Given records section start

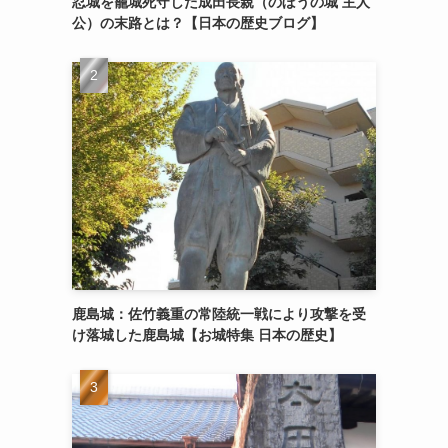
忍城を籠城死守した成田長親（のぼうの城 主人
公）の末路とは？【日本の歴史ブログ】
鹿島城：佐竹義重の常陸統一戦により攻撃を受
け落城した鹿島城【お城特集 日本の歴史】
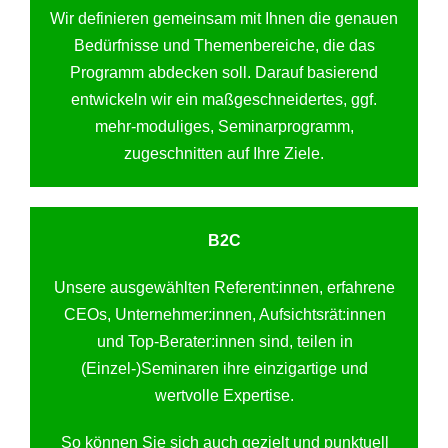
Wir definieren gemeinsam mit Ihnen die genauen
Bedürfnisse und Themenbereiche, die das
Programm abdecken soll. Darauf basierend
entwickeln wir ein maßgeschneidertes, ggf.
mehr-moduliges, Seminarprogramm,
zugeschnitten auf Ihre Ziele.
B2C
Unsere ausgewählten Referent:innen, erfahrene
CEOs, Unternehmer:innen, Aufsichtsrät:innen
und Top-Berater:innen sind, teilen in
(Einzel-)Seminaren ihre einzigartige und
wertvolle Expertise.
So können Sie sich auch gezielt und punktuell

Given records section end

Set down each record above exactly as it stands and leave out all pictures.

忍城を籠城死守した成田長親（のぼうの城 主人
公）の末路とは？【日本の歴史ブログ】
鹿島城：佐竹義重の常陸統一戦により攻撃を受
け落城した鹿島城【お城特集 日本の歴史】
Wir definieren gemeinsam mit Ihnen die genauen
Bedürfnisse und Themenbereiche, die das
Programm abdecken soll. Darauf basierend
entwickeln wir ein maßgeschneidertes, ggf.
mehr-moduliges, Seminarprogramm,
zugeschnitten auf Ihre Ziele.
B2C
Unsere ausgewählten Referent:innen, erfahrene
CEOs, Unternehmer:innen, Aufsichtsrät:innen
und Top-Berater:innen sind, teilen in
(Einzel-)Seminaren ihre einzigartige und
wertvolle Expertise.
So können Sie sich auch gezielt und punktuell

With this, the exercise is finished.